Я весь испереживался, пытаясь уяснить себе, что же происходит – Клара не женщина, увольнительная не самоволка, я иду к ней белить потолок, но она ведет себя не адекватно, вот и майор Коновал намекал на человечность – ничего не сходилось! Обессилев, я уснул еще до отбоя и не раздеваясь. Меня никто не тронул. А утром разбудил сам старшина.
– Иди в каптерку, – сказал Вертоух, глядя на меня совсем не по-военному, – там Трофим для тебя все приготовил. Оденешься, потом бегом в столовую, подойдешь к Алиеву, он тебя покормит. Увольнительная на КПП.
– Спасибо, товарищ старшина, – сказал я, и мне первый раз захотелось остаться в части.
– Хм… спасибо говорит, – вдруг улыбнулся старшина. – Ты откуда родом-то, Веденеев?
– Из Башкирии.
– Знаю. Воздух у вас там чистый, потому что хвойных лесов много. А хвоя – она, брат, похлеще дуста на любого микроба действует.
– И пахнет лучше, – ответил я в тон старшине, чтобы отблагодарить за заботу.
– Ну, это кому как. На вкус и цвет товарищей нет. А вот микроб – он для всех зараза. Ну ладно, действуй, Веденеев, только не оставляй следов.
И ушел.
Следов? Каких еще следов? От побелки? Или… Дальше думать не хотелось.
Трофим нарядил меня в новенькую парадную форму из своих фондов. Но перед этим он выложил передо мной свежий комплект гражданского нижьего белья, т. е. майку, трусы и носки в одном пакете.
– Мейд ин Поланд, – сказал Трофим. – Пусть «духи» простирнут потом и вернешь. А если честно, зема, не завидую я тебе.

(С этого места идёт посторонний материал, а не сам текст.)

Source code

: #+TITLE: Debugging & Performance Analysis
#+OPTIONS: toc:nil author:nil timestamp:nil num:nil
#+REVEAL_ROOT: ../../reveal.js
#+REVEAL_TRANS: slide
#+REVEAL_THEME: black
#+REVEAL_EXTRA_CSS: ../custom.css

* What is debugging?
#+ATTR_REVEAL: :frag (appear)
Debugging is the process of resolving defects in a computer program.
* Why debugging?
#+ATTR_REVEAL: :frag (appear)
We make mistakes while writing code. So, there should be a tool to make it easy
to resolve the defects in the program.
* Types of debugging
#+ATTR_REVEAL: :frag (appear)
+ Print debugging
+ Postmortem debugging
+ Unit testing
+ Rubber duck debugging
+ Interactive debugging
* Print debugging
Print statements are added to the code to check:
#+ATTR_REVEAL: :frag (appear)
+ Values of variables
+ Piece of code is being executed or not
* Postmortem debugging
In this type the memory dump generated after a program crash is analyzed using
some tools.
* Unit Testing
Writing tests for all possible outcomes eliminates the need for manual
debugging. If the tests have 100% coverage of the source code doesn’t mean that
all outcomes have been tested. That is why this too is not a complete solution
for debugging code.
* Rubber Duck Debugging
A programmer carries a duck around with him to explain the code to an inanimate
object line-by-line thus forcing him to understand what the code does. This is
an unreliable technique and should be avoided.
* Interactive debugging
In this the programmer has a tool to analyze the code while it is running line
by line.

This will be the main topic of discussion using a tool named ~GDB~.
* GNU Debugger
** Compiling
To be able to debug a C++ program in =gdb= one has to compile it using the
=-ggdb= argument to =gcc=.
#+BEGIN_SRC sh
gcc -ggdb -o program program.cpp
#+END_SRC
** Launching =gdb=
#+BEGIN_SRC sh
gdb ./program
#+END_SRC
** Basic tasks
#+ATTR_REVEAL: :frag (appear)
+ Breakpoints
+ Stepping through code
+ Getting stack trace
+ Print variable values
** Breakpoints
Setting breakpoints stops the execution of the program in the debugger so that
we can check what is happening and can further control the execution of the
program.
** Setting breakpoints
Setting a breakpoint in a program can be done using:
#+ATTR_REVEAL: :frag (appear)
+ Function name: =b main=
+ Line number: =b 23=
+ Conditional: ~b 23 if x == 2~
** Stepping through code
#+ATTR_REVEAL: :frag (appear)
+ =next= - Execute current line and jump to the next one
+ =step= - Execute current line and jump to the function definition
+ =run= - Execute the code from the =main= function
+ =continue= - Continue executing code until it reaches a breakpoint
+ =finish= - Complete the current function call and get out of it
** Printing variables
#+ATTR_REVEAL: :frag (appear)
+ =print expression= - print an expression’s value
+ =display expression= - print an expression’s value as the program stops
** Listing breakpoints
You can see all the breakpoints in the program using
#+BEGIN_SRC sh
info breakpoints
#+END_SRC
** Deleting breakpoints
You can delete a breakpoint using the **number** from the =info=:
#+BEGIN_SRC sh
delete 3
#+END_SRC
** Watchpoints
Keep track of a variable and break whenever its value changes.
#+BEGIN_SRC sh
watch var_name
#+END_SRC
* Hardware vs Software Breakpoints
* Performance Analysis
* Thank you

– Кончай, Трофим, – обрезал я.
– Да я-то кончу, а вот ты…
Я взял фуражку и вышел. Трофим догнал меня на крыльце казармы.
– На вот деньги на фаныч, – сунул он мне в руку свернутую купюру, – все полегче будет, и еще старшина просил передать, что если на вечерней проверке тебя не будет, значит не будет. Увольнительная у тебя завтра заканчивается. Бывай.
И ушел.
Алиев выставил передо мной тарелку жареной картошки, полбуханки белого хлеба, полстакана сметаны, две порции сливочного масла, яйцо и кружку горячего какао.
– Как, ты говоришь, ее имя, а? – спросил он, когда я отставил от себя пустую тарелку.